Pour renforcer cette universalité, et exonérer le récit d’une temporalité et d’une spatialité trop marquées, à la manière d’un conte en quelque sorte, l’auteur d’Angélique ne noie pas son histoire dans notre réalité contemporaine. La seule référence temporelle du roman étant la pandémie de Covid, mais qui sert principalement à « nettoyer » le décor et à le rendre un peu plus magique. Ses personnages, complexes, évoluent ainsi dans des villes de carte postale (Paris et Venise comme vues par des touristes).
Vous l’avez compris, Guillaume Musso ne se regarde pas écrire. Pas de digressions, pas de fioritures linguistiques, quitte se prendre les pieds dans quelques répétitions. Les belles phrases, il les laisse aux autres auxquels il fait référence en plaçant leurs citations en têtes de chapitres. Musso raconte mais ne se la raconte pas. Et pour le coup, quel conteur ! Chaque mot, chaque détail est là pour servir l’intrigue. Style simple, lapidaire, efficace. J’en veux pour preuve ces deux phrases qui suffisent à définir un personnage : « Il se prendrait les coups de poing, les coups de couteau, les projectiles, les balles. C’était quelque chose qu’il savait faire. »
Au lecteur de faire travailler son imagination à partir des éléments fournis par l’auteur.
Si Guillaume Musso vire l’inutile et l’encombrant, il gomme aussi les aspérités qui peuvent choquer, voire bloquer le lecteur. Pas de violence, de torture, de scènes de baise. On pourrait presque parler de thriller solaire. On est ici très loin de l’univers de mes romans, mais c’est cette diversité dans la façon de raconter une histoire qui fait la richesse du polar, n’en déplaise à tous les esprits sectaires qui sont pléthore dans ce milieu.
Le lecteur d’Angélique, lui, n’aura donc à souffrir d’aucun passage rebutant, ennuyeux ou lui rappelant simplement la misère du monde dont il cherche à s’évader à travers la lecture. Pour lui faciliter celle-ci, Guillaume Musso recourt au point de vue omniscient et à l’ironie dramatique pour que son lecteur en sache plus que ses personnages, et connaisse même le nom du coupable, sans pour autant que cela nuise au suspense, ce qui relève d’un sacré savoir-faire.
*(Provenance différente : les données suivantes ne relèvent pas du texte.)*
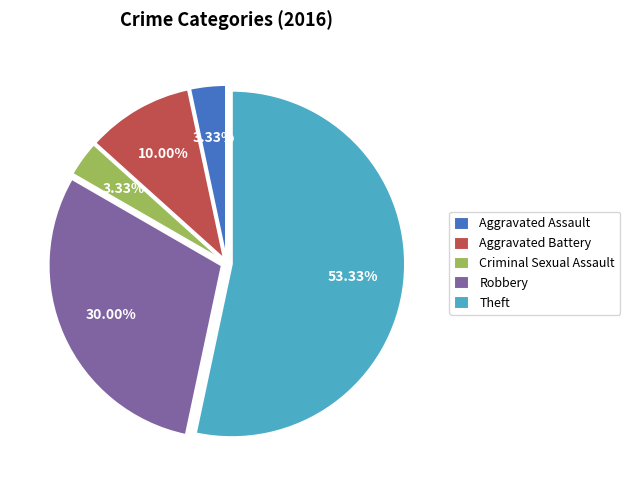

True or false: Robbery accounts for 30% of the total.

True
Un savoir-faire que l’on trouve également dans un art chirurgical du montage, avec un récit construit comme un puzzle, découpé en trois parties centrées chacune sur l’un des protagonistes et enchâssant des flash-back bien placés. Guillaume Musso ose user également de quelques facilités scénaristiques pour « huiler » sa mécanique, une technique relevant plus du scénario, mais qui contribue à la fluidité du récit.
Avec Angélique, le lecteur n’a qu’une option : se divertir et faire gambader son imagination. Mais intelligemment. Car dans son roman, Guillaume Musso s’interroge sans cesse sur ce qu’est l’humain et sur ce qu’est le réel, les deux questions fondamentales que doivent se poser tout grand écrivain.
En conclusion, Angélique est une mécanique de haute précision construite par un auteur expérimenté qui démontre avec son vingtième roman qu’il maitrise totalement son art. Avec Angélique, Guillaume Musso confirme qu’il est un auteur de polar talentueux avec lequel il faut compter.